Why is it a hack to improve upon the tools used with a language? Is it a hack to use Memcached with PHP? Is it a hack to run on nginx instead of Apache or to implement FastCGI? All of these are third party software or extensions outside of PHP. So how is HipHop any different?
That’s all fair, but I feel like the problem here is that somewhere a long, long time ago, Facebook *must* have realized that they were going to have scaling problems. Long before they started having a problem, someone *must* have thought “maybe a compile-at-runtime language isn’t the right solution here”. I guess to me this cross-compiler is just a public way to admit that PHP is not the right tool for the job, but they’re stuck with all these developers that only know PHP so it was somehow cheaper to engineer a way to change PHP to C++ than it was to retrain developers on C++ (or, probably more realistic, Java).
I responded in that conversation with an only slightly edited response. While I appreciate, and always have appreciated, his frank, honest, high level view of PHP, web security, web applications, etc., he strikes me as somewhat naive and puritanical.
What I can say is *I*, along with dozens of other technology people in and out of DC, in and out of PHP, never look at our initial ideas as scaling ideas. We look at them as ideas and experiments to see if they have legs. In fact, I’d go so far as to say it is counter-productive to think about scale before thinking of concievability (is that a word?).
There’s a reason why Rails (God help us) is popular. It’s a great prototyping tool. You stand up an app quickly and let it into the wild to see if it has legs. Does it go? What are the market influences? What are the
pros and cons? Do we have to adjust?
After a concept is proven, then a solid dev team with solid tech leadership brings in their expertise to see if the idea can be built into something sustainable. As a sidebar, please take a read of Brad Feld’s very awesome
post from a few years ago “The first 25,000 Users are Irrelevant“.
My point is, it’s silly and a waste of resources for startup people to start thinking about how big they might get maybe 5 years down the road. I think you’d find out that, in most cases, successful technology, web-based companies happened by some dumb luck. Twitter. Facebook. Name-the-popular-app. Dumb luck.
Hey, I’d even argue that when too much comp-sci brain energy goes into an app, you get things like Wolfram Alpha. Cool. But useless. And not nimble enough to actually do the scaling necessary to need all that comp-sci engineering prowess.
Balance, my friend. Balance.
Facebook (and others) start with PHP because PHP is fairly ubiquitous and easy as pie to drop into production. However, there is a point of no return where you are committed to PHP and that’s where HipHop comes in.

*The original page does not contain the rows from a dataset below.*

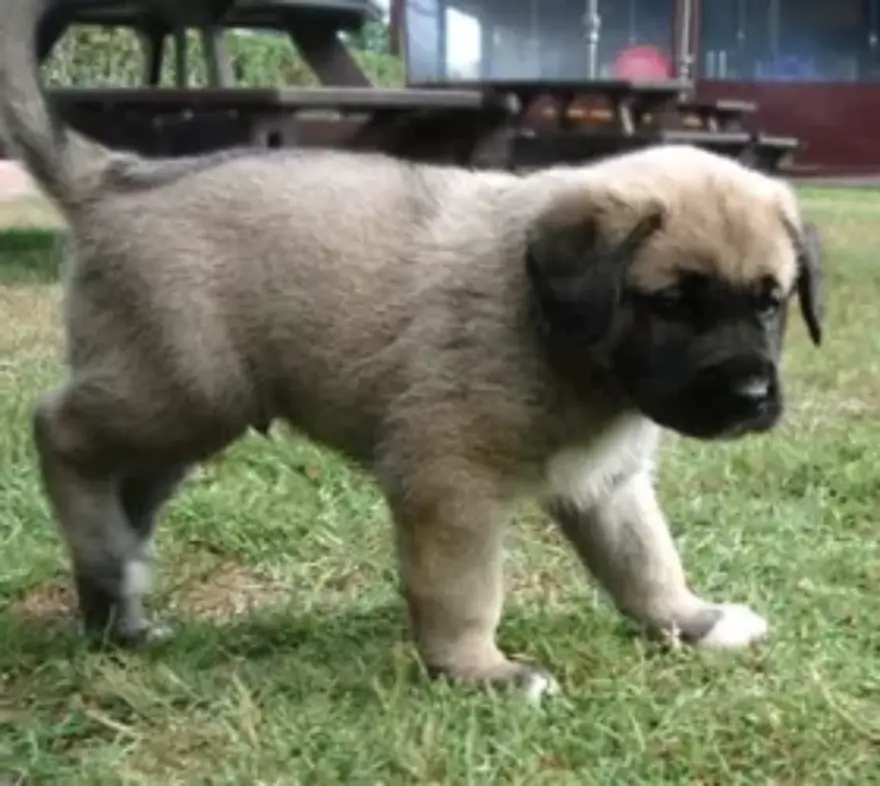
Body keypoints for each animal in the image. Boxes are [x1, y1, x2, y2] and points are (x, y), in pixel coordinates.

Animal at [0, 0, 820, 700]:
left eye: (770, 301)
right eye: (673, 303)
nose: (753, 398)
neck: (557, 332)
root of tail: (117, 177)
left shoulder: (607, 484)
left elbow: (645, 562)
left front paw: (694, 621)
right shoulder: (450, 487)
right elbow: (464, 593)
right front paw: (480, 671)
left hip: (180, 412)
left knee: (125, 488)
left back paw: (117, 600)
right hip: (185, 389)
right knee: (58, 431)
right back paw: (105, 563)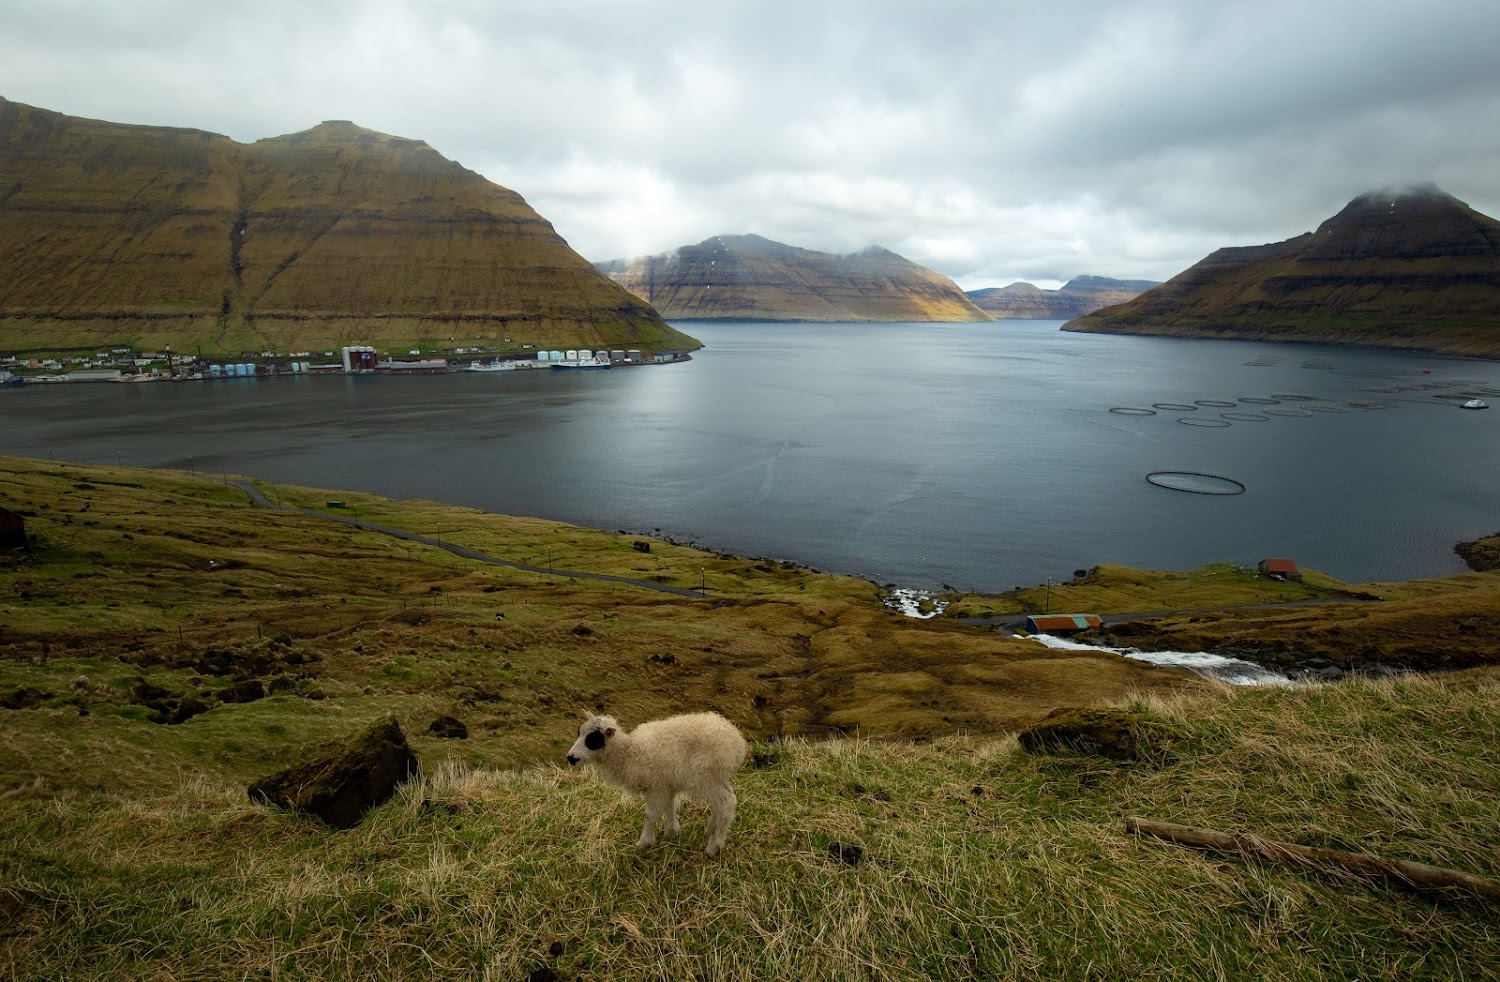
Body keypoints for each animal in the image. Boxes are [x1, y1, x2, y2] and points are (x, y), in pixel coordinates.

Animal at [564, 710, 747, 857]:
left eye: (593, 739)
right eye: (579, 732)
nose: (570, 757)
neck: (629, 753)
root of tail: (736, 741)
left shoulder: (657, 784)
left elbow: (651, 814)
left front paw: (644, 842)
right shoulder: (666, 783)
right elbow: (669, 805)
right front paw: (672, 831)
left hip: (706, 776)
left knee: (727, 802)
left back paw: (713, 846)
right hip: (718, 776)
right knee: (723, 801)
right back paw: (710, 830)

Personally, I wish we had HipHop when I was at b5media. We had a ton of scaling problems with PHP and we were running fully clustered Apache servers (25 deep, if I recall), sharded MySQL across 6ish database servers, and we had massive I/O bottlenecks. We ran eAccelerator and Memcached and had squid-based load balancing and damn if Grey’s Anatomy or the Oscar’s didn’t pin our entire network on more than one occasion. What could have happened with an alternate to opcode caching. What could have happened if I had resources to put on developing C++ binaries of our frequently used PHP libraries.
I’ll tell you. It would have rocked. We were already committed to PHP. We were already committed to WordPress. And when the company started, we were all volunteer resources. There was no assumption that our idea had legs or I think everyone on the team would have quit our jobs immediately and put everything into building that company. It took a year to get there.
This is, for better or for worse, the way companies get started in the real world.